While true in some respects, this is quite misleading. America is more than what Bush and Rumsfeld and the others say it is. I have come to deeply resent the notion that I must accept the picture of America as being involved in a "just war" against something unilaterally labeled as terrorism by Bush and his advisors, a war that has assigned us the role of either silent witnesses or defensive immigrants who should be grateful to be allowed residence in the US. The historical realities are different: America is an immigrant republic and has always been one. It is a nation of laws passed not by God but by its citizens. Except for the mostly exterminated native Americans, the original Indians, everyone who now lives here as an American citizen originally came to these shores as an immigrant from somewhere else, even Bush and Rumsfeld. The Constitution does not provide for different levels of American ness, nor for approved or disapproved forms of "American behavior," including things that have come to be called "un-" or "anti-American" statements or attitudes. That is the invention of American Taliban who wants to regulate speech and behavior in ways that remind one eerily of the unregretted former rulers of Afghanistan. And even if Mr. Bush insists on the importance of religion in America, he is not authorized to enforce such views on the citizenry or to speak for everyone when he makes proclamations in China and elsewhere about God and America and himself. The Constitution expressly separates church and state.

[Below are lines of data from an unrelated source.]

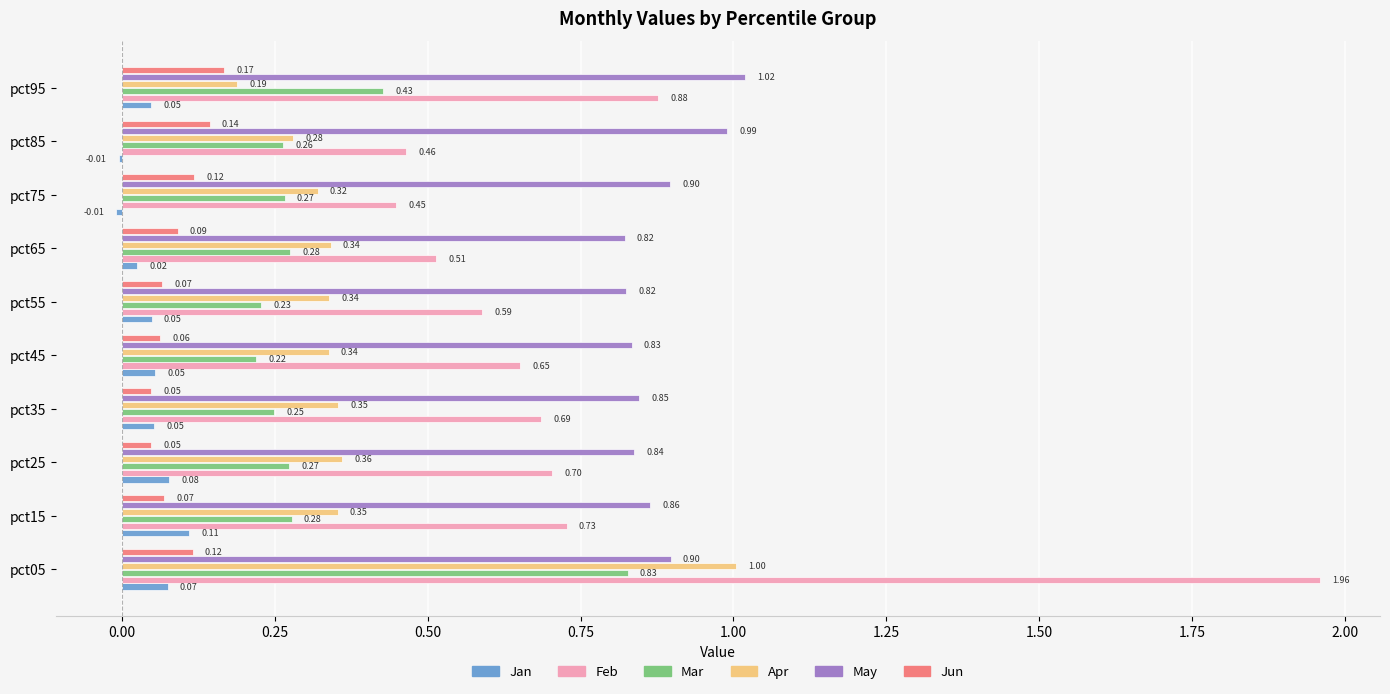

Which series has the largest total across all categories?

May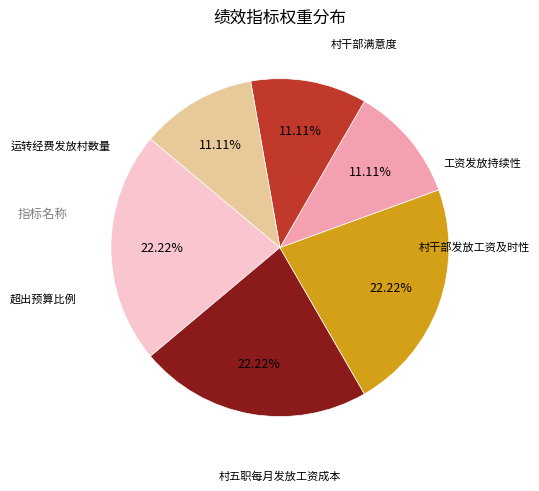

How many segments does this pie chart have?

6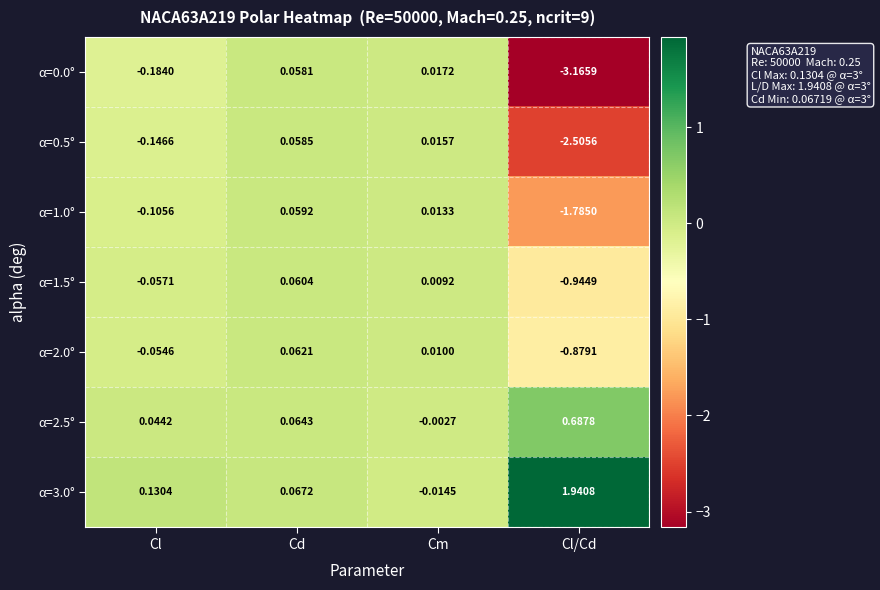

Rank the categories by α=3.0° value from lowest to highest.

Cm, Cd, Cl, Cl/Cd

There is worse. By passing the Patriot Act last November, Bush and his compliant Congress have suppressed or abrogated or abridged whole sections of the First, Fourth, Fifth and Eighth Amendments, instituted legal procedures that give individuals no recourse either to a proper defense or a fair trial, that allow secret searches, eavesdropping, detention without limit, and, given the treatment of the prisoners at Guantanamo Bay, that allow the US executive branch to abduct prisoners, detain them indefinitely, decide unilaterally whether or not they are prisoners of war and whether or not the Geneva Conventions apply to them -- which is not a decision to be taken by individual countries. Moreover, as Congressman Dennis Kucinich (Democrat, Ohio) said in a magnificent speech given on 17 February, the president and his men were not authorized to declare war (Operation Enduring Freedom) against the world without limit or reason, were not authorized to increase military spending to over $400 billion per year, were not authorized to repeal the Bill of Rights. Furthermore, he added -- the first such statement by a prominent, publicly elected official -- "we did not ask that the blood of innocent people, who perished on September 11, be avenged with the blood of innocent villagers in Afghanistan." I strongly recommend that Rep. Kucinich's speech, which was made with the best of American principles and values in mind, be published in full in Arabic so that people in our part of the world can understand that America is not a monolith for the use of George Bush and Dick Cheney, but in fact contains many voices and currents of opinion which this government is trying to silence or make irrelevant.